Keqiang Chen, Ph.D.
- Center for Cancer Research
- National Cancer Institute
- Building 560, Room 31-76
- Frederick, MD 21702-1201
Immune cell infiltration is a hallmark in cancer and inflammation and is mediated by G-protein coupled receptors (GPCRs) recognizing pathogen-, tumor- and host-derived chemoattractants. Some chemoattractant GPCRs are also expressed by malignant tumor cells and promote tumor progression. My current research focuses on three major areas to elucidate: 1) the mechanisms by which chemoattractant GPCRs contribute to colonic epithelial homeostasis, inflammation, and tumorigenesis; 2) the mechanisms by which chemoattractant GPCRs regulate the function of myeloid cells in inflammation and anti-tumor host defense; 3) the mechanisms by which chemoattractant GPCRs regulate host and microbiome interaction.
Areas of Expertise
1) leukocyte trafficking 2) chemoattractant GPCR regulation and signaling 3) mouse models of inflammation and cancer
Formylpeptide receptors (FPRs in human; Fprs in mice) belong to seven-transmembrane, G-protein coupled receptors (GPCRs) family and recognize a range of pathogen-, tumor- and host-derived chemoattractant agonists, suggesting a critical role of these receptors in homeostasis and diseases.

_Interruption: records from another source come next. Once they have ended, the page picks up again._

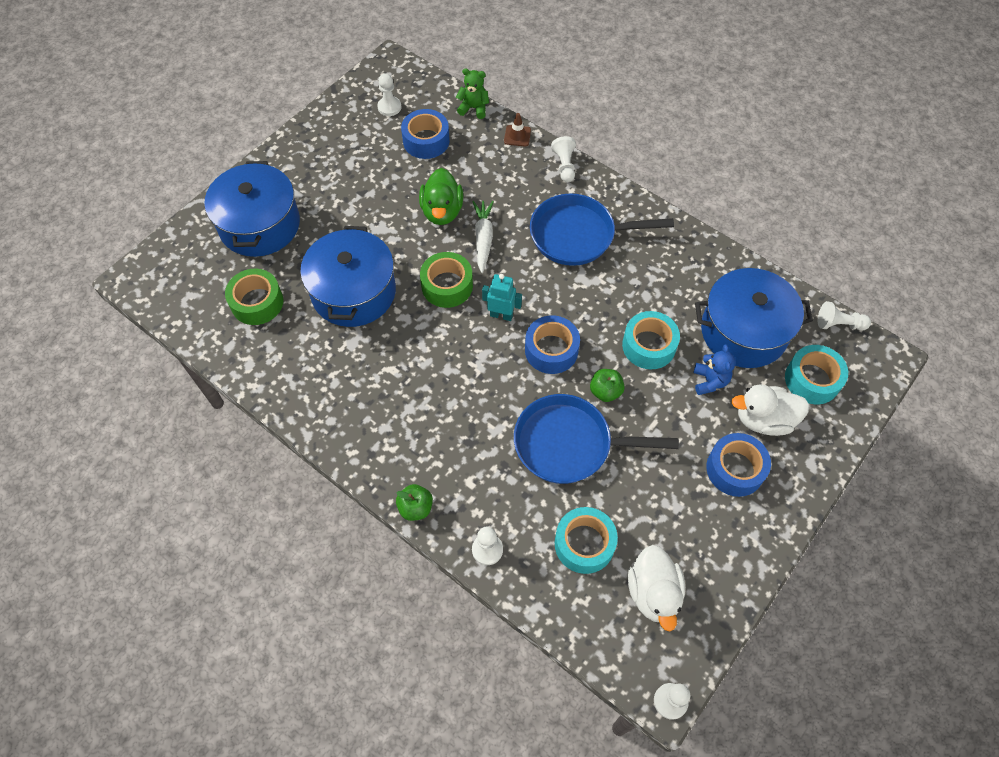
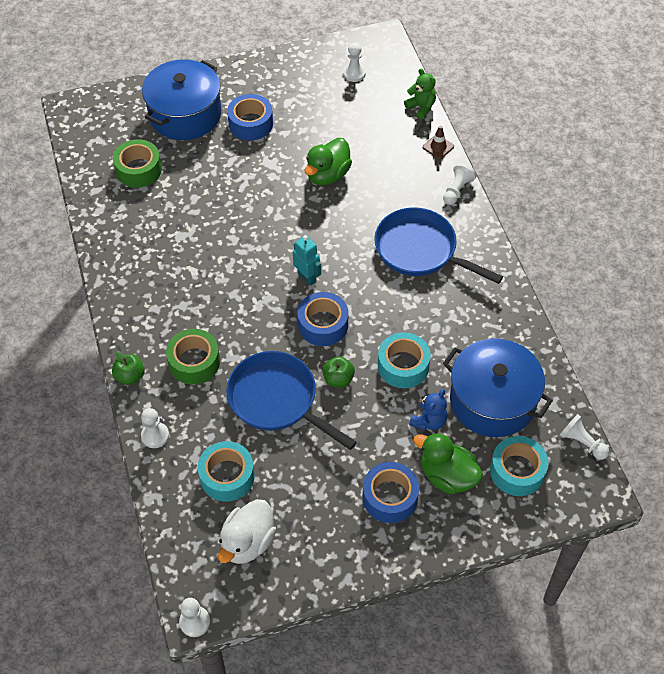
camera: 35 degrees right, 5 degrees down
(353, 292) = (212, 199): blue pot -> none
(426, 141) = (361, 114): blue tape -> blue tape (251, 123)
(447, 286) = (284, 232): green tape -> green tape (194, 362)
(483, 239) = (342, 212): white carrot -> none
(763, 419) = (447, 476): white duck -> green duck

Our team has developed mouse strains deficient in one or two Fprs that enabled studies of the role of these receptors in vivo. Mice deficient in one Fprs, Fpr2, exhibited severely reduced innate and adaptive immune responses in allergic airway inflammation associated with impaired trafficking of antigen presenting dendritic cells (DCs) into the inflamed tissue and draining lymph nodes. Fpr2 was also found to mediate the “step wised” trafficking of myeloid cells in bacterial infection and inflammation.
Our team further found that Fpr2 is expressed on the apical and lateral membranes of colonic crypt epithelial cells to mediate N-formylpeptide–dependent cell proliferation and renewal. Colonic epithelial cells in Fpr2-deficient mice displayed defects in commensal bacterium–dependent homeostasis as shown by the absence of responses to N-formylpeptide stimulation, shortened colonic crypts, reduced acute inflammatory responses to dextran sulfate sodium (DSS) challenge, delayed mucosal restoration after injury, and increased azoxymethane-induced tumorigenesis. These observations indicate that Fpr2 is essential for mediating homeostasis, inflammation, and epithelial repair processes in the colon.

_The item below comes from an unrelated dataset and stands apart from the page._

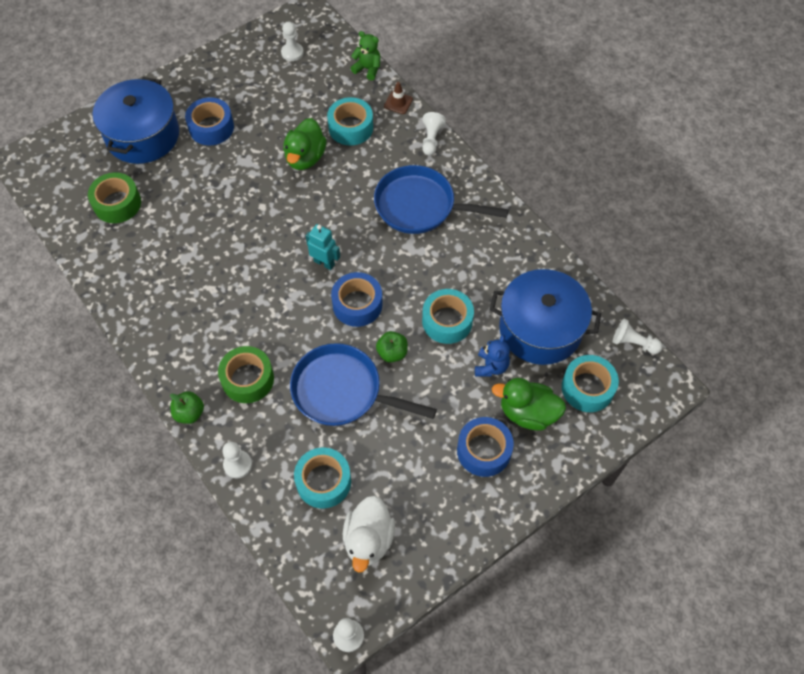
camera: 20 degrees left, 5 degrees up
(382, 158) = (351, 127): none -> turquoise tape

My current research focuses on three major areas: 1) The contribution of chemoattractant GPCRs and ligands to colonic epithelial homeostasis, inflammation, and tumorigenesis; 2) Regulation of the function of myeloid cells in inflammation and anti-tumor host defense by chemoattractant GPCRs; 3) Involvement of chemoattractant GPCRs in host and microbiome interaction.
A critical role for the g protein-coupled receptor mFPR2 in airway inflammation and immune responses
Formylpeptide receptor-2 contributes to colonic epithelial homeostasis, inflammation, and tumorigenesis
Signal relay by CC chemokine receptor 2 (CCR2) and formylpeptide receptor 2 (Fpr2) in the recruitment of monocyte-derived dendritic cells in allergic airway inflammation
The formylpeptide receptor 2 (Fpr2) and its endogenous ligand cathelin-related antimicrobial peptide (CRAMP) promote dendritic cell maturation
Keqiang Chen, Ph.D.
Dr. Keqiang Chen obtained his Ph.D. degree in Etiologic Biology from the Second Military Medical University, Shanghai, China, in 2001. In 2002-2003, Dr. Chen studied as a Postdoctoral Fellow at the Medical Center at University of Rochester, NY, USA. In 2004, Dr. Chen joined Dr. Ji Ming Wang’s laboratory in Cancer and Inflammation Program at NCI-Frederick as a Visiting Fellow. In September 2009, Dr. Chen was promoted to the position of Research Fellow at NCI-Frederick. From November 2012, Dr. Chen worked as a Research Scientist at the Department of Biological Sciences, College of Sciences, Virginia Polytechnic Institute and State University (Virginia Tech), in Blacksburg, VA. Dr. Chen was recruited as a Staff Scientist to the Cancer and Inflammation Program, Center for Cancer Research, NCI-Frederick, in June 2016, pursuing his studies of chemoattractant GPCRs in inflammation, immune responses and cancer.